If you have listened to any of the 200+ BiggerPockets Podcast episodes, you have heard the famous question, “What sets apart successful real estate investors from those who fail, quit, or never get started?” This question is asked to every guest on the podcast, of which many if not all are in fact successful real estate investors. What I find fascinating is out of the 200+ episodes, you will hear all different kind of answers. So who is right?
The answer is all of them. Oftentimes the answer you get is what the investor currently has to do to set themselves apart from those who fail, quit, or never get started. That target is constantly moving throughout the career and evolution of a real estate investor. What I realized is in my own career is the answer to that question has changed as my investing changed.
When you hear 200 different answers to the same question, you may be left thinking, “Who should I listen to?” This article will show you how to take the advice from all of the answers and use their wisdom at the most valuable time as you progress in your career.

● STATED TASK 1
Pick out each line of the records that contains the word "major" and copy those lines.
The article above and the records that come next were taken from unrelated sources.

● RECORD LIST
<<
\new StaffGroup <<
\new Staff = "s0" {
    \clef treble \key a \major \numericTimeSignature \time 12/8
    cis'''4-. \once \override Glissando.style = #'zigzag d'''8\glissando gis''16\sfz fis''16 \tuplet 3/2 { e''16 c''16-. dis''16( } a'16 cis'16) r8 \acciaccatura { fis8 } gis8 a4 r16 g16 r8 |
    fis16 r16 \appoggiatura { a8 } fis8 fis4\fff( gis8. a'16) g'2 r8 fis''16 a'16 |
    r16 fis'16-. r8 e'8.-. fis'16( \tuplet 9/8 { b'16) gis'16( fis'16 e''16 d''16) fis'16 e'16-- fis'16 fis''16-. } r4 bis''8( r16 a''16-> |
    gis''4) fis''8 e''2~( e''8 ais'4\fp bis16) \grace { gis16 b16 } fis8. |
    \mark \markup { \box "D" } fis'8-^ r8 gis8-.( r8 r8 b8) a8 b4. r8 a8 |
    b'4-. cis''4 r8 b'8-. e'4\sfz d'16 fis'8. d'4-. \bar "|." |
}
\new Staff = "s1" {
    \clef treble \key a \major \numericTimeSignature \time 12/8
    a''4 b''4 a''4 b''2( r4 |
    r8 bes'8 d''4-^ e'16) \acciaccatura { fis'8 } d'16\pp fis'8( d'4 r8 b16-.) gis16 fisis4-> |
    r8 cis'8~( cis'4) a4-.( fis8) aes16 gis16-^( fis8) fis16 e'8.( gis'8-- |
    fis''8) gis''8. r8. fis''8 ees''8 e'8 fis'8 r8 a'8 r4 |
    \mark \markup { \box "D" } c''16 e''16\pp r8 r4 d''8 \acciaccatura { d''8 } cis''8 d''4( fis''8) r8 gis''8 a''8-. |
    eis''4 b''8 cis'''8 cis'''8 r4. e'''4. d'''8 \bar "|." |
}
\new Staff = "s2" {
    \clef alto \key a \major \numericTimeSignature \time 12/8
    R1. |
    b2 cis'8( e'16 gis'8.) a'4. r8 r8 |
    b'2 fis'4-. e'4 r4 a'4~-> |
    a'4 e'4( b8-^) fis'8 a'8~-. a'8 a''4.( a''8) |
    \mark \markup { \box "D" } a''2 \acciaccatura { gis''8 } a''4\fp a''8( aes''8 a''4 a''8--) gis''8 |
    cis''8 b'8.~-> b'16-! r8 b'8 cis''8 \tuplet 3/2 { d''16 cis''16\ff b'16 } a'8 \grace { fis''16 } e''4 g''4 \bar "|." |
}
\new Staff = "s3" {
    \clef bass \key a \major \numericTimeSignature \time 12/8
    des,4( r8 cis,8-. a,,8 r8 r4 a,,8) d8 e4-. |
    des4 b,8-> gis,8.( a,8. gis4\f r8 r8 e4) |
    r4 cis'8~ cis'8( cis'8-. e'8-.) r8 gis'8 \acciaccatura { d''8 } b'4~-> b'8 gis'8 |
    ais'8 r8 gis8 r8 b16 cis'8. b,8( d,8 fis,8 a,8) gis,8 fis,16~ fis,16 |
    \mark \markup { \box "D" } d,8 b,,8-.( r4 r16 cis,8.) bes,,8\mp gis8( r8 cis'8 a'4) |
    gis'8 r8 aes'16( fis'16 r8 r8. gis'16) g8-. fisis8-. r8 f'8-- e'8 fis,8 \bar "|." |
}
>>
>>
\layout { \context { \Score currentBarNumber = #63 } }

--

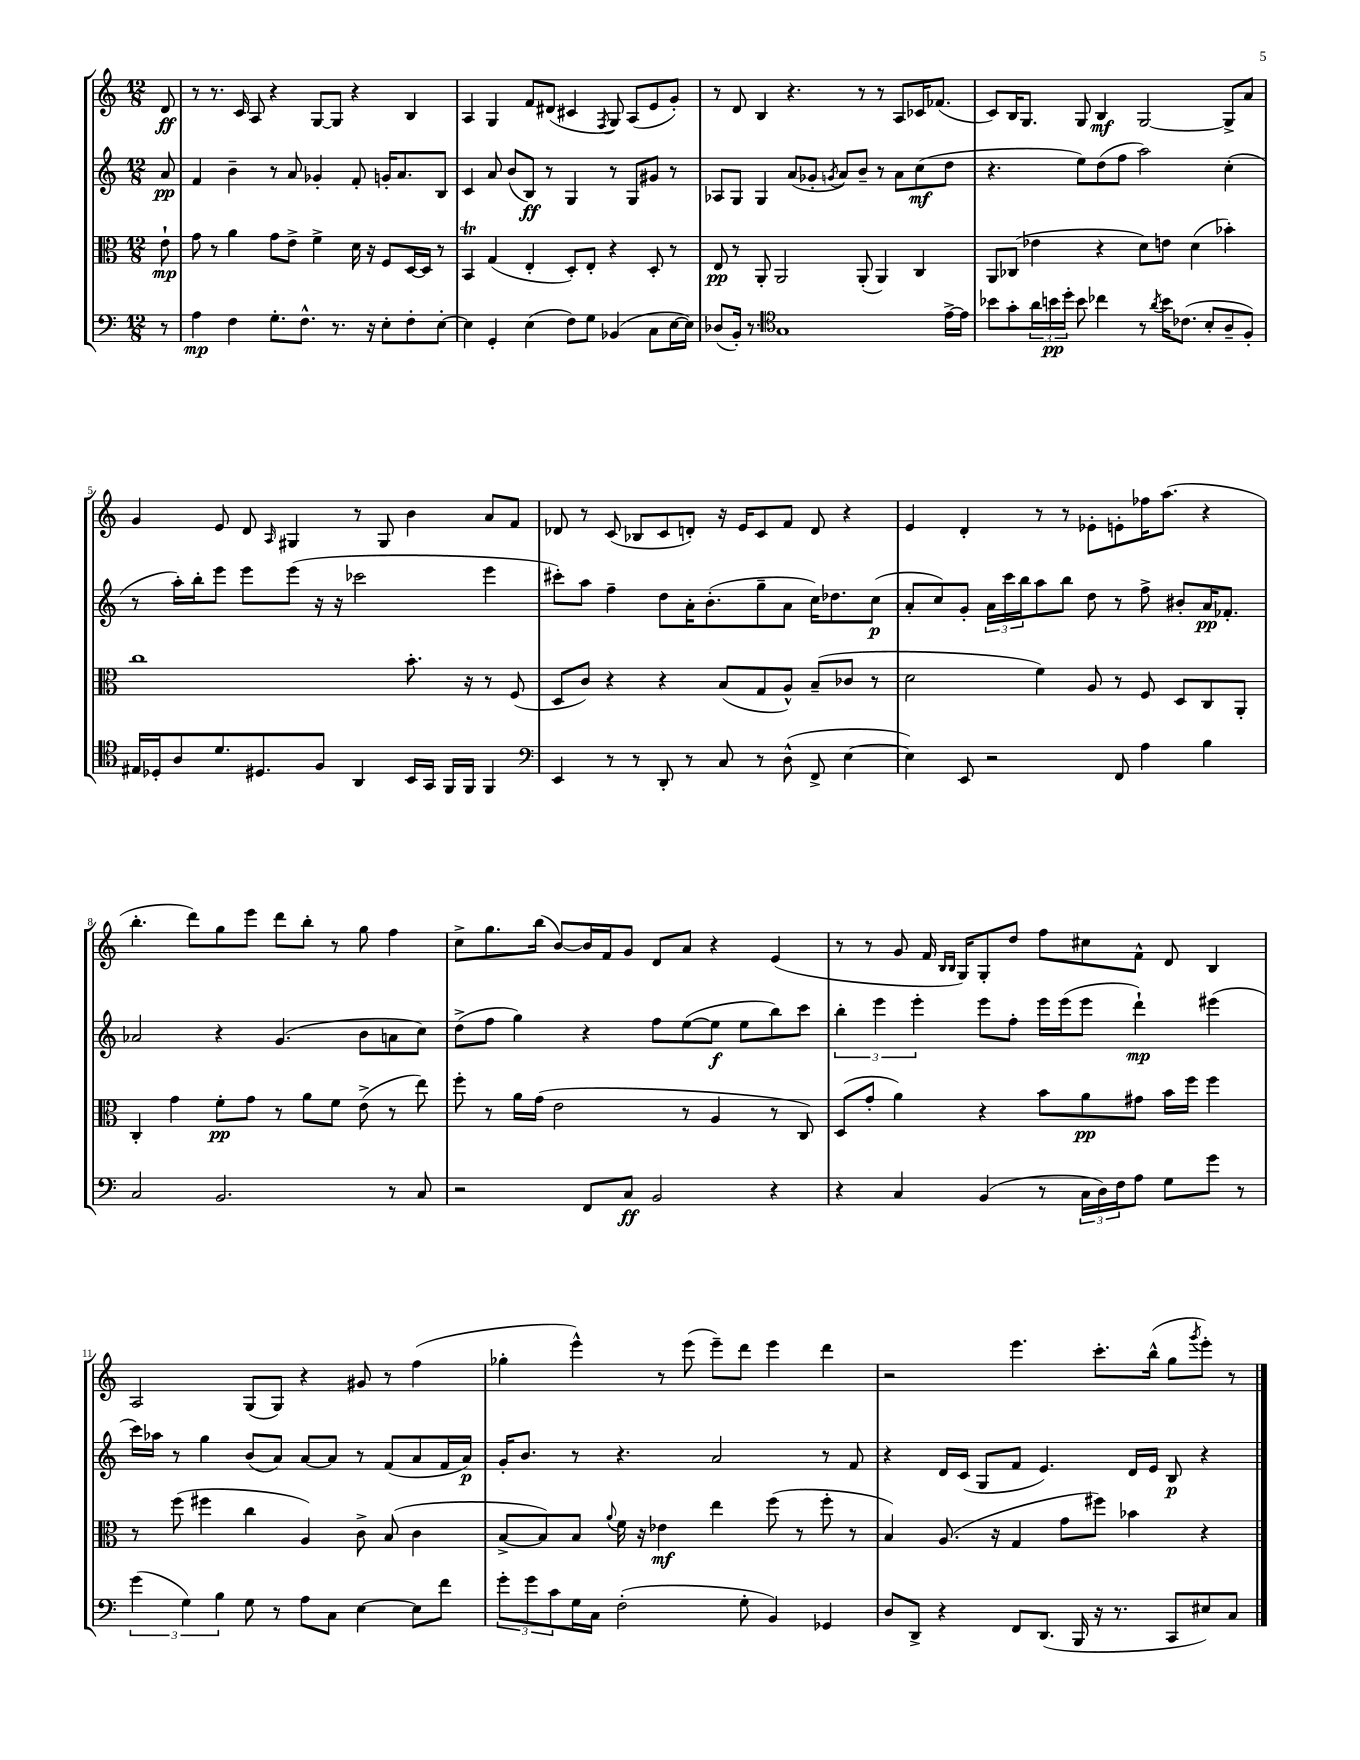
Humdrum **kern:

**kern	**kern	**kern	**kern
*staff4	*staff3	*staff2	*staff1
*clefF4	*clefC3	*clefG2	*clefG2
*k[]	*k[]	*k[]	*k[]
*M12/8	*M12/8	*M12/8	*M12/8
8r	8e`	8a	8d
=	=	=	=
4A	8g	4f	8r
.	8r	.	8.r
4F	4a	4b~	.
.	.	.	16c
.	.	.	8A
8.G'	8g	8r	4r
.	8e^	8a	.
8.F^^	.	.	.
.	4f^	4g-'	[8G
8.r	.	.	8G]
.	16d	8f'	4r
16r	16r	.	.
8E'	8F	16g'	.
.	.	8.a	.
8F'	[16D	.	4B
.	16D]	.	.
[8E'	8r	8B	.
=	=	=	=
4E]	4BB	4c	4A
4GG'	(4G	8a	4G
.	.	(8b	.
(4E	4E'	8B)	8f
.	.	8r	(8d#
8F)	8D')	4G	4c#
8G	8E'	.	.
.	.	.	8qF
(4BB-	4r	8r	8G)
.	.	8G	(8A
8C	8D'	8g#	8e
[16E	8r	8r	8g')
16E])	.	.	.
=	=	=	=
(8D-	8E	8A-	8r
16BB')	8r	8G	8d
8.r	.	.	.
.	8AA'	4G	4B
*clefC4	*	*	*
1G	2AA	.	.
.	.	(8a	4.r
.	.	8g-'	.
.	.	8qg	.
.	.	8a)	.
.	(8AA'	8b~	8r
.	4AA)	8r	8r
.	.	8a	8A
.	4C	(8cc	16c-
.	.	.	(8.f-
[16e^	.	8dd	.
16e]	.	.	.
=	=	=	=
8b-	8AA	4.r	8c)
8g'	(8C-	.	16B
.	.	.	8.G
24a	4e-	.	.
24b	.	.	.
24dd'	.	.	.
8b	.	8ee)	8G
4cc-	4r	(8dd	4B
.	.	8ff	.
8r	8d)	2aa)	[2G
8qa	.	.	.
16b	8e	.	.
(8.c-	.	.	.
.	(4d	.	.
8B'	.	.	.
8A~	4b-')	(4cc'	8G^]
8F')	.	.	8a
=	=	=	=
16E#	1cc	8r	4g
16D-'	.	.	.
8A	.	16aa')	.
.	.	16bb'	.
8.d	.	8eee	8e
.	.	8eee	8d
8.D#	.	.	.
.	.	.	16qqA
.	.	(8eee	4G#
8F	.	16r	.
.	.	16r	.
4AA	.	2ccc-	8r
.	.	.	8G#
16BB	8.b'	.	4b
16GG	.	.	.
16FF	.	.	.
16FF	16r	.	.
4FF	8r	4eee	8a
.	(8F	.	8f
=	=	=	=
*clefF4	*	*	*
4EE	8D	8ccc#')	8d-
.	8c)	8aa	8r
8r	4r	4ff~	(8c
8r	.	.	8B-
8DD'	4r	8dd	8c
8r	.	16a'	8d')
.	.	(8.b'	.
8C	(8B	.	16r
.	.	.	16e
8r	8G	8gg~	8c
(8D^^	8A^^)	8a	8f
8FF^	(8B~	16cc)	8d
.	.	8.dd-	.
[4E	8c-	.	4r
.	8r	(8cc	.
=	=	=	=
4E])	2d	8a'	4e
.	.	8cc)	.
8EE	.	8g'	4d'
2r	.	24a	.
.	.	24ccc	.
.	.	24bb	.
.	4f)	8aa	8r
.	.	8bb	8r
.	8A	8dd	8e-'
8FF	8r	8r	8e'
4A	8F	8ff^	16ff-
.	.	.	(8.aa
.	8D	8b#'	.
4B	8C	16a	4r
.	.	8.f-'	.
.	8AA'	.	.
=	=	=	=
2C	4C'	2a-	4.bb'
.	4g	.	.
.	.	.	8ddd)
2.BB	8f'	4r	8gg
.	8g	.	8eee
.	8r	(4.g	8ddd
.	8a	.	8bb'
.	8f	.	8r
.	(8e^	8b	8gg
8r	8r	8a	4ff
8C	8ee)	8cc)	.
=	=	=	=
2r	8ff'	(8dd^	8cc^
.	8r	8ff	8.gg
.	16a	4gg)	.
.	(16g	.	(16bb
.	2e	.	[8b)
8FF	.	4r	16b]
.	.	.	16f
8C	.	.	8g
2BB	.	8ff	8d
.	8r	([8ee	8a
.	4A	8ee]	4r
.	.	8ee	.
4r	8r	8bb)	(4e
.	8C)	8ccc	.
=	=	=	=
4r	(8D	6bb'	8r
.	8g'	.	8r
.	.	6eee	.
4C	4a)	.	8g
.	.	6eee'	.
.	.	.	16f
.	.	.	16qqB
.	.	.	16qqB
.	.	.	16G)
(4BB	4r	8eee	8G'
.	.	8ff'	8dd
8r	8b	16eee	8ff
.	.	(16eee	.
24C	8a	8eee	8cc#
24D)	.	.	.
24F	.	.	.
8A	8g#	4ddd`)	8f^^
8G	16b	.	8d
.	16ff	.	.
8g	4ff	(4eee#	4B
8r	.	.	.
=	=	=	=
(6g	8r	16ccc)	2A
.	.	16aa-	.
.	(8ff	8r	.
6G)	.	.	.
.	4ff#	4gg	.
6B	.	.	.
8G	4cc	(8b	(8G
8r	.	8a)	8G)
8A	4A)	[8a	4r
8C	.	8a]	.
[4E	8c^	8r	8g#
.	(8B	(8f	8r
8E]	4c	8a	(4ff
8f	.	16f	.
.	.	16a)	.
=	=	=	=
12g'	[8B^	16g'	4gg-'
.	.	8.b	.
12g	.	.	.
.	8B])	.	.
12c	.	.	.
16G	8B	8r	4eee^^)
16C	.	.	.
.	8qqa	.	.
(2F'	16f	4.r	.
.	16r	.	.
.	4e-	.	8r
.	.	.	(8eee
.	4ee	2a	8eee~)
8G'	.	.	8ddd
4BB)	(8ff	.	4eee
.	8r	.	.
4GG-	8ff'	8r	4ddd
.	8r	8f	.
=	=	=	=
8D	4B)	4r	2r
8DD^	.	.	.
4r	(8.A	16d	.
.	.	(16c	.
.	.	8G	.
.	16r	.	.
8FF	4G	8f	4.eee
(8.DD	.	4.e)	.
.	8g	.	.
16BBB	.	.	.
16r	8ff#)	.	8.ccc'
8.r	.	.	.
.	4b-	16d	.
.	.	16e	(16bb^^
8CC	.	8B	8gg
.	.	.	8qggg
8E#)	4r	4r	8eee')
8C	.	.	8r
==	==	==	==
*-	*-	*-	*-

● STATED TASK 2
Reproduce the article on real estate investors word for word from "The answer is" to "my investing changed.".

● EXPECTED OUTPUT 1
    \clef treble \key a \major \numericTimeSignature \time 12/8
    \clef treble \key a \major \numericTimeSignature \time 12/8
    \clef alto \key a \major \numericTimeSignature \time 12/8
    \clef bass \key a \major \numericTimeSignature \time 12/8

● EXPECTED OUTPUT 2
The answer is all of them. Oftentimes the answer you get is what the investor currently has to do to set themselves apart from those who fail, quit, or never get started. That target is constantly moving throughout the career and evolution of a real estate investor. What I realized is in my own career is the answer to that question has changed as my investing changed.